__Text excerpt__:
We are excited to announce the release of new videos in our Voices of Recovery series! Bear Dancersset in San Antonio, and Una Mente Sana (A Healthy Mind)set just across the border in Veracruz, Mexico, explore the nuances of cultural competence from the standpoint of mental health practitioners whose therapeutic approaches are shaped by the practitioners’ deep rootedness in the perspectives, traditions, and urgent needs of a particular local culture.

Bear Dancers is available now on the foundation’s YouTube page. Its primary subject is Isaac Alvarez Cardenas, Director of Programs at American Indians in Texas at the Spanish Colonial Missions (AIT-SCM). AIT-SCM provides an array culturally competent services to Latino and Native American youth and families in the inner-city west side of San Antonio, Texas. It operates within the milieu of an underserved community that has a myriad of challenges that are both unique to it–gang violence, child abuse, high poverty–but that also reflect the larger systemic deficiency in the availability of culturally competent services and service providers. AIT-SCM, as part of its larger mission to serve, advocate for, and defend the traditions of the Tap Pilam Coahuiltecan Nation and other indigenous people of south Texas, is making a valiant effort to fill the gap.

Through this video, we learn that despite the challenges underserved groups face and the persistence of health disparities, these communities possess great inner strength and resilience, rooted in the particular ways of seeing that their culture has given them.

__Data extracts__:

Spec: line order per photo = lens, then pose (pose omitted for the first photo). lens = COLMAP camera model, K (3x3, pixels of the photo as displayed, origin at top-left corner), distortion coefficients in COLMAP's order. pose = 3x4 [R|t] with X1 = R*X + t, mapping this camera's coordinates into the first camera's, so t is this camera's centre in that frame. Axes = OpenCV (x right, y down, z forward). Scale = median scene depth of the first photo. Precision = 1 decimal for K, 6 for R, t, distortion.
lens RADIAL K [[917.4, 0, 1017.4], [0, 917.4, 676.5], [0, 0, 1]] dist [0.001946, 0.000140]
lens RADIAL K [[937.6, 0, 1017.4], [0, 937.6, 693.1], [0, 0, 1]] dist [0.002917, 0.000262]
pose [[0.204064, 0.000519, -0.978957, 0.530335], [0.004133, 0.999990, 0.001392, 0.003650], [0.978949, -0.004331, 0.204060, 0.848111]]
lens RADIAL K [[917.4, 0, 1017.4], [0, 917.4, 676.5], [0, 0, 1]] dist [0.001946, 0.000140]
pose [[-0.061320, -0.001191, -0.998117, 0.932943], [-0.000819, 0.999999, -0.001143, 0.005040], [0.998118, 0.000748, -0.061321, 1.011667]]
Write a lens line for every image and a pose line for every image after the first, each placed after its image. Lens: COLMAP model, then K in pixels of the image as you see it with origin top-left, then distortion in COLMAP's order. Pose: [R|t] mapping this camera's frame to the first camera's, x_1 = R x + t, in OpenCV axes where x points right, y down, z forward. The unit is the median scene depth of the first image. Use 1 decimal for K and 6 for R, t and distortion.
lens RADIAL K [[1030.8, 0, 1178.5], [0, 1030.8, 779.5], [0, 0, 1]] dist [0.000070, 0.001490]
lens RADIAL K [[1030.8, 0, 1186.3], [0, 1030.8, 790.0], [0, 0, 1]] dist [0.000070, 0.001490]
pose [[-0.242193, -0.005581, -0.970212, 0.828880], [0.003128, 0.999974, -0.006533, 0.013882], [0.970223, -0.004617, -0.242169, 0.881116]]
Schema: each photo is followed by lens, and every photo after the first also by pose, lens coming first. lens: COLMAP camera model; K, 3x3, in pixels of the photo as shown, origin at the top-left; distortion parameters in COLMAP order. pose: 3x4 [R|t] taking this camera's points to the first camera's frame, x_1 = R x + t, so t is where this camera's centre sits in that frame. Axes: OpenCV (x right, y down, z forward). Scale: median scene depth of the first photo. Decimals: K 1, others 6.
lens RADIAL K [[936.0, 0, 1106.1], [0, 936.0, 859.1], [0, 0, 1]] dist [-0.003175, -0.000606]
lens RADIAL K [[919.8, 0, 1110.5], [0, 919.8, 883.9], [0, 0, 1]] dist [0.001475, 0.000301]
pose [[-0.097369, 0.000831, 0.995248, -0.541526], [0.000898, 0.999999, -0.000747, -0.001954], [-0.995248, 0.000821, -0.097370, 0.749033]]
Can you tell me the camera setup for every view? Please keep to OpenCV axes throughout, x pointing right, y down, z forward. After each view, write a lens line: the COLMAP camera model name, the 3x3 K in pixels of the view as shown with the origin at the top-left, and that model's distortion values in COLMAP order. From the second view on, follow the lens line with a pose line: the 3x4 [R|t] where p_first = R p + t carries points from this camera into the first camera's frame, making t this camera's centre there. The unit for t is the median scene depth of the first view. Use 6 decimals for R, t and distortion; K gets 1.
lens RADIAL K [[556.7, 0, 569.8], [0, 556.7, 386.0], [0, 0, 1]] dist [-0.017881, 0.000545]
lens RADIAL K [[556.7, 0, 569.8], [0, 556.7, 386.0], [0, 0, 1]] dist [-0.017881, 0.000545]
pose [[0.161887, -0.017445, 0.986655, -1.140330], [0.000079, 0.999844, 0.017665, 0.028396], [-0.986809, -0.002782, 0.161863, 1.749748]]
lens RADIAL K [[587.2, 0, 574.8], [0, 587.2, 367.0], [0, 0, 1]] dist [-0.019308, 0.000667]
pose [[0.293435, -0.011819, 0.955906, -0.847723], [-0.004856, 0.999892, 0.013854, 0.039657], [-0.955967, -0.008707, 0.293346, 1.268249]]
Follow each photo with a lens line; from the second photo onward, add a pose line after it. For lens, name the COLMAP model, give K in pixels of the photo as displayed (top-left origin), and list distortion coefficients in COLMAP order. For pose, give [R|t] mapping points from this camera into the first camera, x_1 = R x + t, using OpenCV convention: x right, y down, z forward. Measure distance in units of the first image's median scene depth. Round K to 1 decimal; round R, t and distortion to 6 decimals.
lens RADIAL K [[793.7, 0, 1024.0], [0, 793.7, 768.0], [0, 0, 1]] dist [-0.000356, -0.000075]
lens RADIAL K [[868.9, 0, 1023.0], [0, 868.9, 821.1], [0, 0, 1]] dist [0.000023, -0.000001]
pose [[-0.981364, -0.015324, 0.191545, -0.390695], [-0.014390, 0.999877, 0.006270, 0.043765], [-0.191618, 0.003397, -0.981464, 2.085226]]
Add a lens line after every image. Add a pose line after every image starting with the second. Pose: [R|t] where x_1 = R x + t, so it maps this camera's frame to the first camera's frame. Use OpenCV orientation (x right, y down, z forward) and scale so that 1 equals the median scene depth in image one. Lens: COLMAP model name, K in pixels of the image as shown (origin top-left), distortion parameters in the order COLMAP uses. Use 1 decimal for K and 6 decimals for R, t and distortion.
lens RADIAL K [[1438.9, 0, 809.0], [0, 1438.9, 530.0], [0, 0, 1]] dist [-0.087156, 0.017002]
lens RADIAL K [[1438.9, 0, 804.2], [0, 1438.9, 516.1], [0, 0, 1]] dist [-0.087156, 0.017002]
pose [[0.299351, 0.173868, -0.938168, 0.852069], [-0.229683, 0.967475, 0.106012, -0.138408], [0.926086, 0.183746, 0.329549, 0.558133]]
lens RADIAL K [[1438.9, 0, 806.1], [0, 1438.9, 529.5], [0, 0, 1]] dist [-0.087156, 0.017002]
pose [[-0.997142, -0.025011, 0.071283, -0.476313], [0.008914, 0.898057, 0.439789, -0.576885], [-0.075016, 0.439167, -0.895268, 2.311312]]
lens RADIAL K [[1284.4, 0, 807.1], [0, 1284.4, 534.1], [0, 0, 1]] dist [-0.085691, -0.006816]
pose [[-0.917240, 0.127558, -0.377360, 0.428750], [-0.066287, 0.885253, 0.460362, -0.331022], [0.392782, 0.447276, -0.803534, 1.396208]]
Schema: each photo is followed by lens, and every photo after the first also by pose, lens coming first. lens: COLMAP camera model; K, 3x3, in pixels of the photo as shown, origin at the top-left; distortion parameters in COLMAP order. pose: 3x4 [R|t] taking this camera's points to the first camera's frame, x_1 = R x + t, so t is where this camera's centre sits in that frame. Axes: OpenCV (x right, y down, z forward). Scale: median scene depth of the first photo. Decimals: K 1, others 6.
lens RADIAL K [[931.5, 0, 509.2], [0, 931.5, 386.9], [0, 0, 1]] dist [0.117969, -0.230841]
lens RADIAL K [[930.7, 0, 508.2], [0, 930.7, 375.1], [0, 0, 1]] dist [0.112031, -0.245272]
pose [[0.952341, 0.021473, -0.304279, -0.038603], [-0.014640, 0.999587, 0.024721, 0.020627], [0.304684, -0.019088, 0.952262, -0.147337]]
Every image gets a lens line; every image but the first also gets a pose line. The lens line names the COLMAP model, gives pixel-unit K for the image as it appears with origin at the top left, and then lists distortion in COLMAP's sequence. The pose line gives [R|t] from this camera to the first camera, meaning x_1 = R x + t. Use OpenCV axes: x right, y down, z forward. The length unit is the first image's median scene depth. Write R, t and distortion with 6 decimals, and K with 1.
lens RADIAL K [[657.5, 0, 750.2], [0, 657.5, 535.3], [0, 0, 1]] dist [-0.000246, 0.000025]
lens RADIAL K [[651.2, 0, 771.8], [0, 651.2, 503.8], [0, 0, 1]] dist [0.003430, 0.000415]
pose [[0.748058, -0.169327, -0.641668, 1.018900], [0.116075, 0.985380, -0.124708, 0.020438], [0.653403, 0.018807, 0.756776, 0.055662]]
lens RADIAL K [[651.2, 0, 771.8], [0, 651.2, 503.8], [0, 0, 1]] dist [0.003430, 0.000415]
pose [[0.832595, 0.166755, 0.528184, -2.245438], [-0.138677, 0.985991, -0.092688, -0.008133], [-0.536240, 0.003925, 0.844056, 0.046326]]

__Task prompt__:
Retype the part of the Voices of Recovery announcement from "Bear Dancers is available" up to and including "fill the gap.". The lines above are not needed for this.

__Result for this exercise__:
Bear Dancers is available now on the foundation’s YouTube page. Its primary subject is Isaac Alvarez Cardenas, Director of Programs at American Indians in Texas at the Spanish Colonial Missions (AIT-SCM). AIT-SCM provides an array culturally competent services to Latino and Native American youth and families in the inner-city west side of San Antonio, Texas. It operates within the milieu of an underserved community that has a myriad of challenges that are both unique to it–gang violence, child abuse, high poverty–but that also reflect the larger systemic deficiency in the availability of culturally competent services and service providers. AIT-SCM, as part of its larger mission to serve, advocate for, and defend the traditions of the Tap Pilam Coahuiltecan Nation and other indigenous people of south Texas, is making a valiant effort to fill the gap.